Zoe Allison Müzisyen | Yan Fülüt
Karakter Yaşı : 24 Rp Partneri : Rayon Dylan Mesaj Sayısı : 30 Kayıt tarihi : 02/03/11 Lakap : Z, Zo.
| Konu: Dolunay Çarş. Mart 02, 2011 1:56 pm | |
| Dolunay gökyüzünde parlarken, gece ıssız ormana çökmüştü. Sessizlik uzun ve yaşlı ağaçların arasında dolanırken, korku tüm bedenimi sarmıştı. Parmaklarımın zeminle buluştuğu her saniyede biraz daha kendimden geçerken, yapabileceğim tek şey yürümekti. Bu uzun ve aşılmaz orman beni içine çekmeden önce benim gitmem gerekiyordu, fakat nafile. Zihnim bana oyunlar oynamaya başlamıştı bile. Yanımdan geçen gölgeler bana çarpıyordu ve dengemi sağlamakta zorlanıyordum. Yaşlı ağaçlar üzerime doğru gelirken, kontrolümü kaybetmemeye çalışıyordum. Kurtuluşum neydi? Beynim mi? Sanmam artık yerinde değilmiş gibi hissediyordum, ya bedenim?

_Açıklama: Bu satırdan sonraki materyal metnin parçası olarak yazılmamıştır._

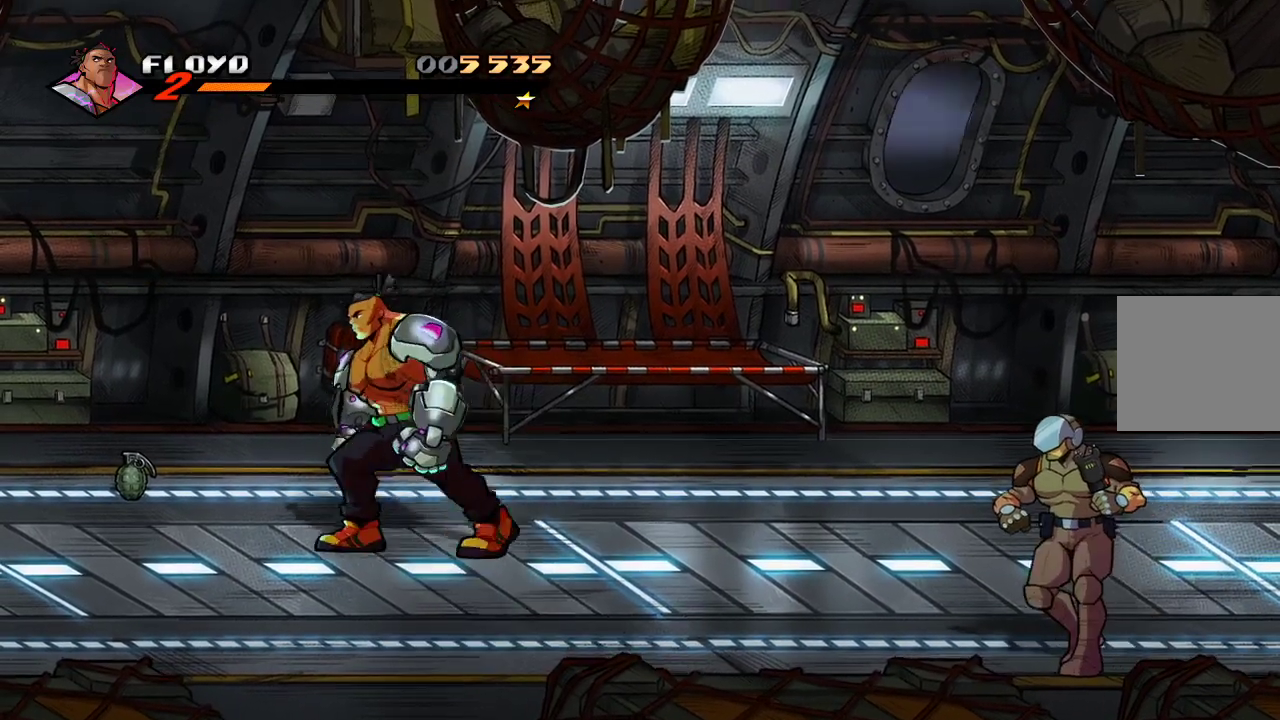
{"buttons": [], "left_stick": "up-left", "right_stick": "center", "events": []}
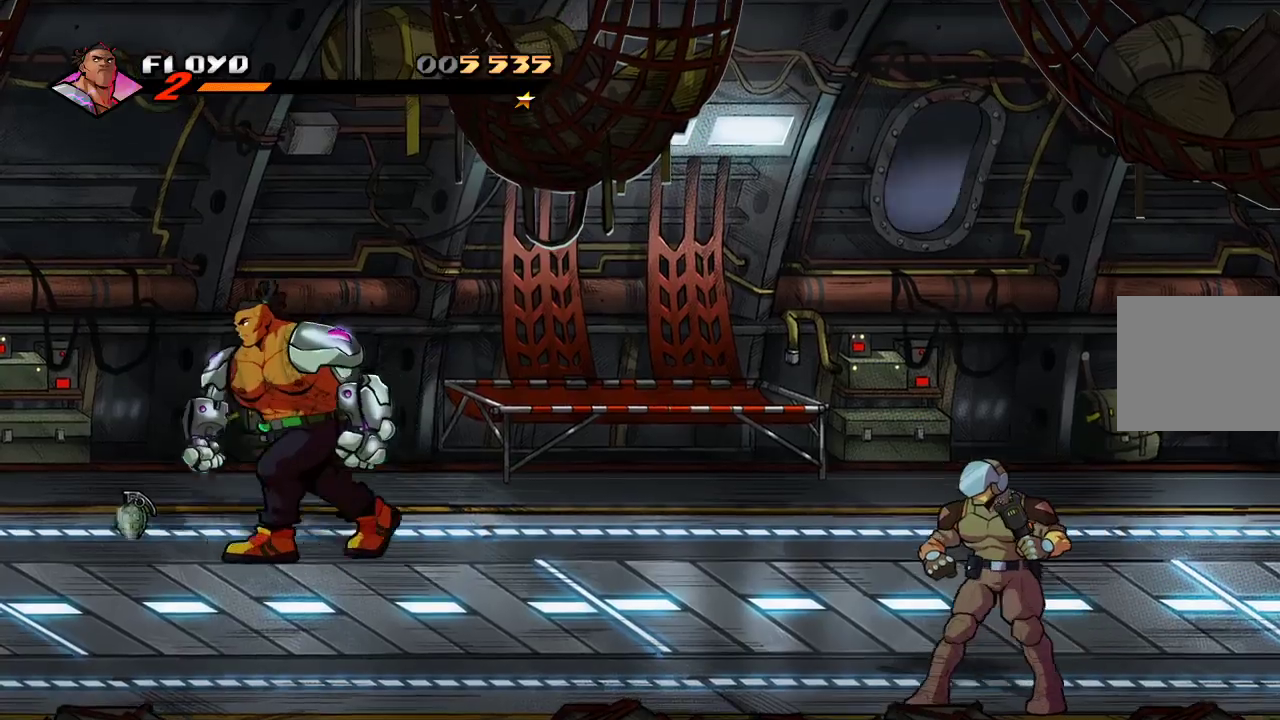
{"buttons": [], "left_stick": "left", "right_stick": "center", "events": [[467, "left_stick", "left"]]}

Kızıllığını neredeyse kaybetmiş saçlarım, bembeyaz olan tenimin üzerindeki kir ve çamur birikintileri ve gözlerim… Gözbebeklerim yok olmuştu. Hepsini yakınlarda olan gölde görmüştüm. Sürekli hareket halinde olmam boğazımı kurutmuş, su içmek için kıyısına yanaştığımda ayın yansımasıyla oluşan o pürüzsüz görüntüde her şey açığa çıkmıştı. ‘Ağlayan göl’ demiştim oraya. O gece tüm gözyaşlarımı oraya akıtmıştım. Kimdim ben? Ne olacaktım? Neden böyle hissediyordum? O geceden beri hiçbir şey hatırlamıyordum, bugüne kadar.
1 Hafta Önce
‘’Biri daha.’’ Diyerek yanıma geldi Johanne. ‘’Ah, lanet olsun,’’ dedim bıkmış bir ses tonuyla. New York’un ücra köşelerinde olan polis merkezinde işler son zamanlardaki ortadan kaybolma vakaları ile yoğunlaşmıştı. Şimdiye kadar 8 kişi ortadan esrarengiz bir şekilde kaybolmuş, yaklaşık 2 haftadır izlerine ulaşılamıyordu. ‘’Julié. 15 yaşında, lise öğrencisi. Dün akşam 19:00’dan beri kayıp. Ailesi en son okula giderken görmüş ve bir daha ulaşamamışlar. Bana kalırsa aynı olay Beth. Hep aynı saat.’’ Haklıydı. Kaybolan 8 kişinin 8’i de saat yedi sularında kayboluyordu. İronikleşen durum can sıkmaya başlamıştı. ‘’Pekala… Gidip şu işe bir son verelim.’’ Diyerek, merkezden ayrıldık. Bu tip vakalarda genellikle baktığımız yerler ıssız alanlar olurdu. Seri katiller kurbanlarını kimsenin bulamayacağı yerlerde saklarlardı. Fakat elimizde bulunan deliller hiçbir sonuç vermiyordu. Çok geçmeden şehrin en büyük ormanlık alanına ulaştık. Benimle beraber üç kişi vardı ve buraya tek başımıza girmek tehlikeli olabilirdi. ‘’Tehlikeli.’’ Dedi o sırada Johanne. ‘’Başka çaremiz yok.’’ Demek zorunda kaldım çünkü gerçekten başka bir yol yoktu. ‘’Ekip çağıralım, burayla baş edemeyiz.’’ Hava kararmaya başlamıştı ama vazgeçmek gelmiyordu içimden. ‘’Arabadaki safari fenerini alın çocuklar, hava tam olarak kararmadan gideceğiz!’’ diye seslendim arkamda duran polislere. Homurdanarak arabaya ilerledi içlerinden biri. ‘’Beth,’’ ‘’Rahatla Johanne, hava kararmadan çıkarız.’’ Dedikten sonra fenerle birlikte ormana daldık.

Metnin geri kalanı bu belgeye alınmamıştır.